Two new vocal presences, Tanner McGraw on lead and Lawson Mars on backing vocals, bring a spectral intimacy to the album. Their voices don’t dominate so much as haunt the songs, glowing briefly before dissolving back into the haze. It’s an inspired choice that deepens the record’s atmosphere, giving it the fragile emotional clarity of Robert Wyatt’s later work while maintaining the playful, haunted drift of Syd Barrett-era Pink Floyd. The tracklist reads like a surrealist poetry collection, and the songs live up to that promise. “Mad Girl’s Love Song (Sylvia Plath)” carries literary melancholy into dream-pop reverie, while “Desert Of No End (Cy Twombly)” draws inspiration from visual art, mirroring Twombly’s mythic scrawls in sound — restrained, eruptive, and emotionally raw. Beckmann’s lyrical approach favors suggestion over confession, drawing from Romantic poetry, mysticism, and beat-adjacent surrealism, making each track feel like a dispatch from the subconscious.

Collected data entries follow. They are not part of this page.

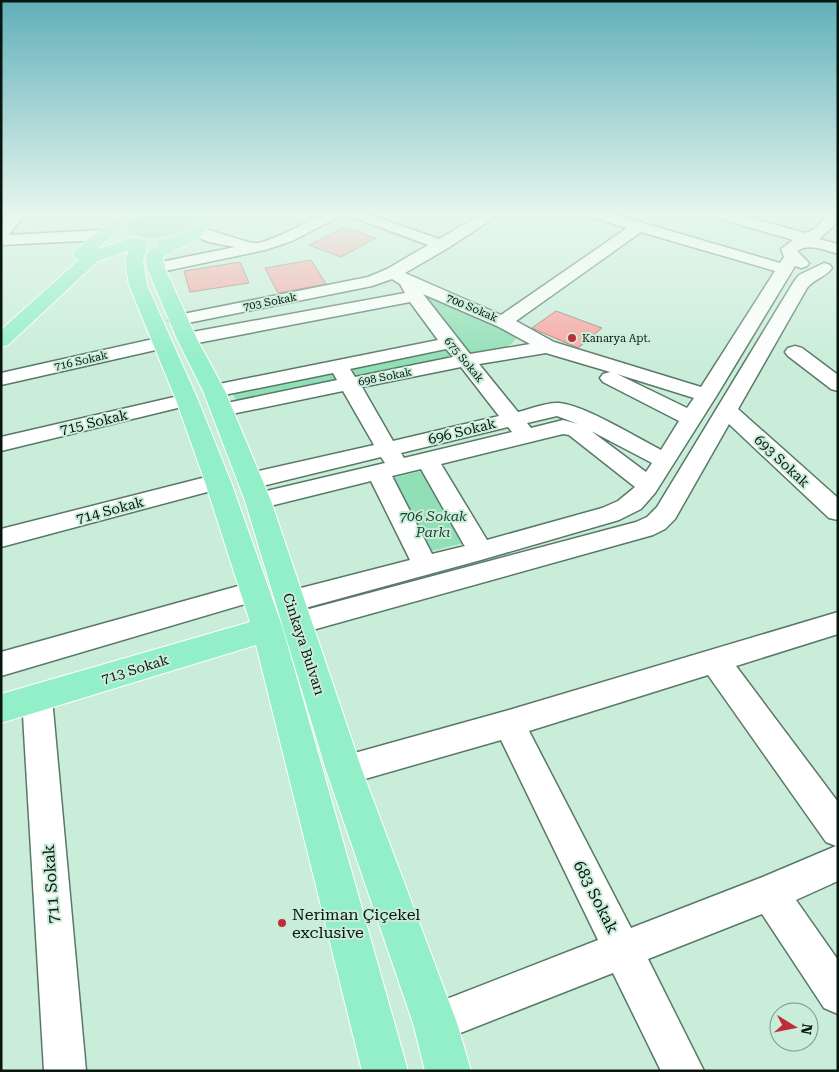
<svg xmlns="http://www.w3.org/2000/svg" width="839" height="1072" viewBox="0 0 839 1072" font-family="'Roboto Serif',serif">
<rect width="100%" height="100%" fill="#caedd9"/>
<g fill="#91dfb6">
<path d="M149,213H185L193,218L194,222C184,241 144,243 129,231L127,227L136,218Z"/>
<path d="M428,293L483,317L517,336C511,352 487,351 473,354L455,340L422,294Z"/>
<path d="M447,345L456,357L356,378L349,365Z"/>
<path d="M333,369L339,381L242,401L237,400L233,395L237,390Z"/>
<path d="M426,470L468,542L431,551L422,548L387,479Z"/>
</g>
<g fill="#f9a5a2" stroke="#a27d7b">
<path d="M345,227L376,238L341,257L309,245Z"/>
<path d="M311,260L326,284L278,293L265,268Z"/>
<path d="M240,262L249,283L190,292L184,271Z"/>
<path d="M556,311L602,328L578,348L532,328Z"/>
</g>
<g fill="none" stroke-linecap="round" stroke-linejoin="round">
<defs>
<g id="minor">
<path d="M11,213H26L9,235L102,230L107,232L110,235L107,238L102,240L1,245V225Z"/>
<path d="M325,213H365L439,239L483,213H501L448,248L405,273L501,315L627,228L587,216L585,213H609L780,263L784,257L781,249L793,240L711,216L709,213H733L805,233L813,230L830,213H838V222L819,239L838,244V254C825,250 809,243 797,251L809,263L807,266L801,268L795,266L717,395L655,493L641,509L619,520L481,560L272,617L262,613L258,606L262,599L1,676V652L256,581L265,584L269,591L266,597L410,560L371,481L258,509L250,507L246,501L250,495L258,493L385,463L381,457L250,489L242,486L238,481L242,476L250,473L374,445L343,391L222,416L215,414L212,410L215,406L222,404L337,380L333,373L214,397L207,395L204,391L207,387L214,385L438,340L410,302L187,345L180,343L178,339L180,335L187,333L405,293L400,284L392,279L372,286L178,325L172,324L169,320L172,316L178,315L368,277L387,269L428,245L344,214L292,241L265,250L156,273L150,271L148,268L150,265L156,263L235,247C221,244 200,243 191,231L194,228C202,226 241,241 253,243C264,246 313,219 325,213ZM641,232L775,271L701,387L554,342L516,321ZM423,294L497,326L530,344L470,354ZM446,349L453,357L355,377L350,369ZM546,353L617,374L610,372L603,374L600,378L603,382L679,421L661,450C636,437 584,405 559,403C547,402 530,409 518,412L479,364ZM461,367L499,416L393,441L362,387ZM617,374L694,398L687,408ZM557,416L578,424L563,420L531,428L527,423ZM508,427L512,432L404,458L401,453ZM591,431L652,463L646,472ZM563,434L569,435L635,487L618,501L602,508L487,540L441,464ZM421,469L464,545L465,546L432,554L392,476Z"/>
<path d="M824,263L830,265L832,268C826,277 814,279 807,288L738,409L838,498V520L829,518L729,424L675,519L665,529L653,535L298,634L268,640L258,637L254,629L258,621L298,612L636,522L647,517L657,507L793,283L799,275Z"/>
<path d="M162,337L169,339L171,343L169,347L1,385V373Z"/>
<path d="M795,346L802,348L838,375V391L831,389L788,356L785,352L788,348Z"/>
<path d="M187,394L194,396L197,400L194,404L1,451V437Z"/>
<path d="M218,474L226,477L230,482L226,487L1,547V529Z"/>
<path d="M838,612V634L736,666L838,802V881L796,900L838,960V1014L824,1008L762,914L648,959L704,1071H661L613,973L435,1043L421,1037L415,1023L421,1009L598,940L501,740L344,785L333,781L328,770L333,759L509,710ZM708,675L826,842L836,846L765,876L631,928L529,731Z"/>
<path d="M37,685L48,689L52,698L86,1071H44L22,698L26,689Z"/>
</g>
<g id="major">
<path d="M191,213H209L213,222L199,238L163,257L165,268L197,339L225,391L271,501L362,770L457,1023L471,1071H425L413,1023L326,770L245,501L203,391L177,339L147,268L146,254L158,245L156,243L159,239L182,234L196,224L195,218Z"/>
<path d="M118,218L124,220L126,223L97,249L132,238L145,240L148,244L143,261L147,285L198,400L231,482L283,629L408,1071H362L256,645L1,723V694L250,622L205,482L176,400L129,285L125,261L129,250L98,261L8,345L1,347V330L80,259L75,258L72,254L75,250L112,220Z"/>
</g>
</defs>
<use href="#minor" stroke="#597968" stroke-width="3"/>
<use href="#major" stroke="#fff" stroke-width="2"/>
<use href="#minor" fill="#fff" fill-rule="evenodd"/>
<use href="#major" fill="#92efc7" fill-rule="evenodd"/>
</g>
<linearGradient id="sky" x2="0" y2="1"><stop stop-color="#61afba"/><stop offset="0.59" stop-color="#e7f7ee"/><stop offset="1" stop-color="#e7f7ee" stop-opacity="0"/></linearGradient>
<rect width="839" height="363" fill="url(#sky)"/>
<g fill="#be2e3a" stroke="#caedd9" stroke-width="2">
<circle cx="572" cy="338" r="5"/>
<circle cx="282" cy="923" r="5"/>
</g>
<g text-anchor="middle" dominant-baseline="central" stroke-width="4" stroke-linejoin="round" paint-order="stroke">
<g font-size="11" fill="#09160f" stroke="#caedd9">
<text transform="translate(270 302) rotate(-11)">703 Sokak</text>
<text transform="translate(472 308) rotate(23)">700 Sokak</text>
<text transform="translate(464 360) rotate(50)">675 Sokak</text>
<text transform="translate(81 361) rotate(-13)">716 Sokak</text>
<text transform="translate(385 377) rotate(-11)">698 Sokak</text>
</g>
<g font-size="11" fill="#09160f" stroke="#caedd9" text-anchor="start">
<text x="582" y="338">Kanarya Apt.</text>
</g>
<g font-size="14" fill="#09160f" stroke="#caedd9">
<text transform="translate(94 422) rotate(-13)">715 Sokak</text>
<text transform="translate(462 431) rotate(-14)">696 Sokak</text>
<text transform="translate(782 461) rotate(43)">693 Sokak</text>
<text transform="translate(110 510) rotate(-15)">714 Sokak</text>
<text transform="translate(304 644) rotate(72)">Cinkaya Bulvarı</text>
<text transform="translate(135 669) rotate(-17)">713 Sokak</text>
</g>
<g font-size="14" font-style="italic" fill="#184530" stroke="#caedd9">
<text x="433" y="516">706 Sokak<tspan x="433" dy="16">Parkı</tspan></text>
</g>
<g font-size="16" fill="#09160f" stroke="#caedd9">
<text transform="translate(51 884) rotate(-94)">711 Sokak</text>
<text transform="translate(596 897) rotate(63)">683 Sokak</text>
</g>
<g font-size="16" fill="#09160f" stroke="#caedd9" text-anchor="start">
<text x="292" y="914">Neriman Çiçekel<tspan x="292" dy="18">exclusive</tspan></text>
</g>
</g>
<rect width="839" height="1072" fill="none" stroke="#09160f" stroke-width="5"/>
<g transform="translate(794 1027) rotate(100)"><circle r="24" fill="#caedd9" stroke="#7d9788"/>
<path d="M0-4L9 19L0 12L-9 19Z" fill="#be2e3a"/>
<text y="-8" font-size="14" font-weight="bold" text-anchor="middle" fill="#09160f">N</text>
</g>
</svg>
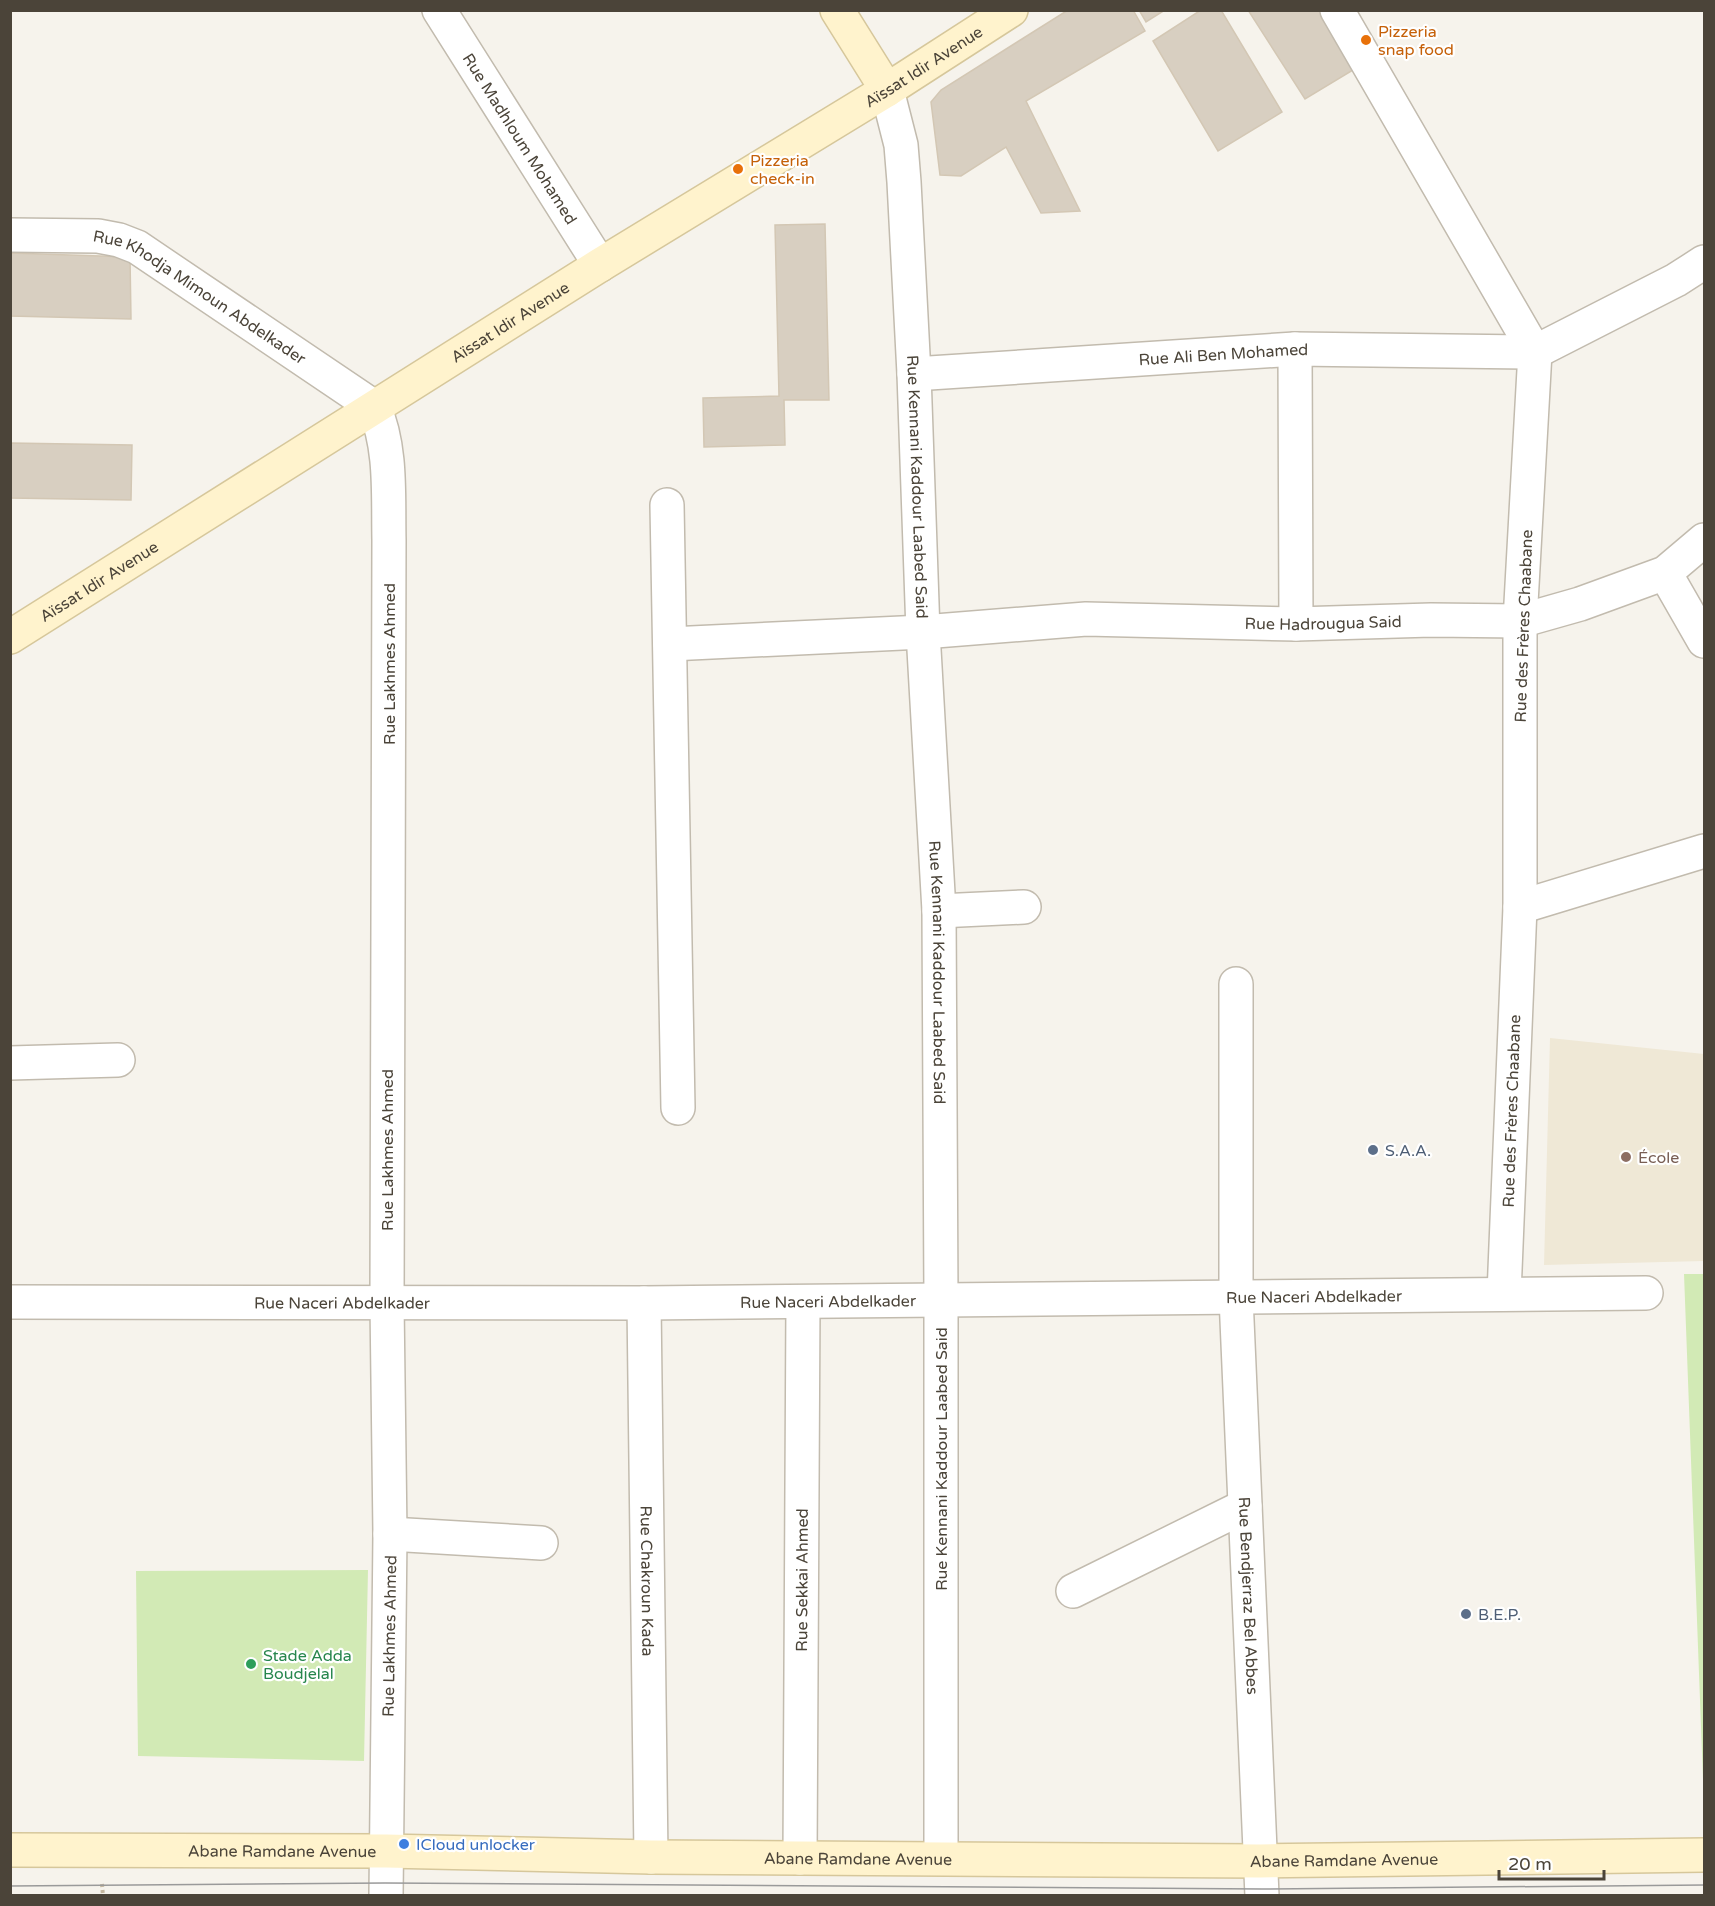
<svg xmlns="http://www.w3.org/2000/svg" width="1715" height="1906" viewBox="0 0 1715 1906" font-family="'Varela Round',sans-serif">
<rect width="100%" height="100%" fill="#f6f3ec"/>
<path fill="#efe8d6" d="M1550,1038L1704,1054V1261L1544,1265Z"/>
<path fill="#d2eab5" d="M1684,1274H1704V1779L1703,1780Z
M368,1570L364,1761L138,1756L136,1571Z"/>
<path fill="#d8cfc1" stroke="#d3c7b4" stroke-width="1.5" d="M1068,10H1133L1145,31L1026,101L1080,211L1041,213L1006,147L961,176L940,175L931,102L941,90Z
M1139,10H1165L1146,22Z
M1201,10H1221L1282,112L1218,151L1153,41Z
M1248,10H1323L1358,67L1305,99Z
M825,224L829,400H784L785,445L704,447L703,398L779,396L775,225Z
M10,253L130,257L131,319L10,316Z
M10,443L132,445L131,500L10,498Z"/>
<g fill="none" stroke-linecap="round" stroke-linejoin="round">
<g stroke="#c2bbae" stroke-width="36">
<g id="minor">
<path id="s1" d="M439,10L600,265"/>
<path d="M1337,10L1535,352L1520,621V907L1504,1294"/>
<path id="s2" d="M887,90L901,145L904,182L914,374L923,632L939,911L941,1300V1858"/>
<path id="s3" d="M10,235L98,236L119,240L137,247L374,407C392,448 388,496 389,540L387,1303L390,1534L386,1896"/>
<path d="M1295,349L1296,624"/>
<path id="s4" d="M914,374L1295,349L1535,352L1676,280L1704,262"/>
<path d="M667,505L678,1108"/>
<path d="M1665,573L1704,641"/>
<path id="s5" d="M670,644L923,632L1086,619L1296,624L1431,620L1520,621L1580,604L1665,573L1704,540"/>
<path d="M1520,907L1704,851"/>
<path d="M939,911L1024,907"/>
<path id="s6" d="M1236,984V1297L1262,1896"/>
<path d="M10,1063L118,1060"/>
<path id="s7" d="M10,1302L644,1303L1646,1293"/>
<path id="s8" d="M644,1303L651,1857"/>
<path d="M390,1534L541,1543"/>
<path d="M1073,1591L1245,1506"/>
<path id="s9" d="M800,1858L803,1302"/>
</g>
</g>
<g stroke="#d6c79b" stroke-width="36">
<g id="secondary">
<path d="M837,10L887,90"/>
<path id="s10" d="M10,637L600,265L887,90L1011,10"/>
<path id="s11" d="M10,1850L386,1851L651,1857L1260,1861L1704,1855"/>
</g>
</g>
<path stroke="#c4b79f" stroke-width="4" stroke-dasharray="3 3" stroke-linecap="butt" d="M102,1884L103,1896"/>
<use href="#minor" stroke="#fff" stroke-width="33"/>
<use href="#secondary" stroke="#fff3cd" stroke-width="33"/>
<path stroke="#9a9a9a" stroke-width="1.5" d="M10,1886L385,1883L1262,1889L1704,1885"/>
</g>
<g fill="#e8710a" stroke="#fff" stroke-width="2">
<circle cx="1366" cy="40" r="6"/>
<circle cx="738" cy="169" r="6"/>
</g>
<g fill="#5c6f8a" stroke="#fff" stroke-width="2">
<circle cx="1373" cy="1150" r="6"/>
<circle cx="1466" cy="1614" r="6"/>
</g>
<circle fill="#8d6e63" stroke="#fff" stroke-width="2" cx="1626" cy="1157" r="6"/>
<circle fill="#2e9e5b" stroke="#fff" stroke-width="2" cx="251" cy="1664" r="6"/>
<circle fill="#3f7fe0" stroke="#fff" stroke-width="2" cx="404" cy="1844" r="6"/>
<g text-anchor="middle" stroke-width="4.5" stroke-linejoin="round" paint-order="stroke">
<g font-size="16" fill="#c56008" stroke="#fff" text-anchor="start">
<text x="1378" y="37">Pizzeria<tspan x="1378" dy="18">snap food</tspan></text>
<text x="750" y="166">Pizzeria<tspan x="750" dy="18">check-in</tspan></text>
</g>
<g font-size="16" fill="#4b4439" stroke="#fff">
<text dy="6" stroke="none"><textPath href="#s10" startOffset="1077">Aïssat Idir Avenue</textPath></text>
<text dy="6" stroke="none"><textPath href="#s1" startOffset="152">Rue Madhloum Mohamed</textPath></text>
<text dy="6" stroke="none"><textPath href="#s3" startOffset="207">Rue Khodja Mimoun Abdelkader</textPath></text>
<text dy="6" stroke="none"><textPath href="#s10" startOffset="591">Aïssat Idir Avenue</textPath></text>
<text dy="6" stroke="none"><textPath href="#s4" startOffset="310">Rue Ali Ben Mohamed</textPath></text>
<text dy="6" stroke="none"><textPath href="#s2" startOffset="399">Rue Kennani Kaddour Laabed Said</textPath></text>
<text dy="6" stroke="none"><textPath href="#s10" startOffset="105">Aïssat Idir Avenue</textPath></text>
<text dy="6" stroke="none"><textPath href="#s5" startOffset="654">Rue Hadrougua Said</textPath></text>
<text transform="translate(1523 626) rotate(-88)" y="6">Rue des Frères Chaabane</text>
<text transform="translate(389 664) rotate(-90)" y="6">Rue Lakhmes Ahmed</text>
<text dy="6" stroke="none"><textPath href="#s2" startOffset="885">Rue Kennani Kaddour Laabed Said</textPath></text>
<text transform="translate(1511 1111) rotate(-88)" y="6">Rue des Frères Chaabane</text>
<text transform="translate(387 1150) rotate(-90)" y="6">Rue Lakhmes Ahmed</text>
<text dy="6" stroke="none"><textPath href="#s7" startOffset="1304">Rue Naceri Abdelkader</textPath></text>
<text dy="6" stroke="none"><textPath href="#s7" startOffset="818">Rue Naceri Abdelkader</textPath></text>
<text dy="6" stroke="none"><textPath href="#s7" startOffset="332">Rue Naceri Abdelkader</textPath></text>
<text transform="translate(941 1459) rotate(-90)" y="6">Rue Kennani Kaddour Laabed Said</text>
<text dy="6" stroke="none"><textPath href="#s8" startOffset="278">Rue Chakroun Kada</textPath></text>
<text dy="6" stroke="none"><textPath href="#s9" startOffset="278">Rue Sekkai Ahmed</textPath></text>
<text dy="6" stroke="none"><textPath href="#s6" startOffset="612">Rue Bendjerraz Bel Abbes</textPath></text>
<text transform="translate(389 1636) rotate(-89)" y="6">Rue Lakhmes Ahmed</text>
<text dy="6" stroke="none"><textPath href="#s11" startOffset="272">Abane Ramdane Avenue</textPath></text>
<text dy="6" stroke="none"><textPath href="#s11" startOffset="848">Abane Ramdane Avenue</textPath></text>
<text dy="6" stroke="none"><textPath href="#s11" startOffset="1334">Abane Ramdane Avenue</textPath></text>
</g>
<g font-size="16" fill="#4e5e75" stroke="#fff" text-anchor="start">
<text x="1385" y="1156">S.A.A.</text>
<text x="1478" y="1620">B.E.P.</text>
</g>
<g font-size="16" fill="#785e54" stroke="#fff" text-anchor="start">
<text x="1638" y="1163">École</text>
</g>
<g font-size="16" fill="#27864d" stroke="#fff" text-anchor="start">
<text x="263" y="1661">Stade Adda<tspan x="263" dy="18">Boudjelal</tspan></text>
</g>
<g font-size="16" fill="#366cbe" stroke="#fff" text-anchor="start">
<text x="416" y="1850">ICloud unlocker</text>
</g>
</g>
<rect width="1715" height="1906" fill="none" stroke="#4b4439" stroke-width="24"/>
<path d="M1499 1870v9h105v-9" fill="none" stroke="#4b4439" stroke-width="3"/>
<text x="1508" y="1870" font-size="18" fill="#4b4439" stroke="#ffffff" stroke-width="4.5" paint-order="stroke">20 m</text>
</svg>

There’s also a distinct noir current running throughout. Songs like “Blue Velvet” and “Devil Doll” conjure Lynchian torch-song surrealism, recalling Angelo Badalamenti’s lush melancholy without slipping into imitation. Even at its strangest, the album remains tender — psychedelia grounded not in spectacle, but in longing. Themes of doubled realities, time bending back on itself, and memory as invention ripple across tracks like “My Future Past” and the title song “Hide Inside The Moon.” Beckmann doesn’t just describe these sensations — he induces them. The record breathes rather than rushes, hovering in a soft, immersive hallucination that feels both intimate and cosmic. Hide Inside The Moon traces constellation lines between Cocteau Twins, Beach House, Mazzy Star, Vangelis, and kosmische ambient drift, yet it remains unmistakably Mortal Prophets: iconoclastic, poetic, restless, and deeply human. In the end, Hide Inside The Moon is less an album than a dream-space — a luminous unconscious you can step into and wander for a while. Beckmann and his rotating cast of collaborators have crafted a record that feels haunted by American folk tradition, unbound by nostalgia, and devoted to the strange beauty of transcendence.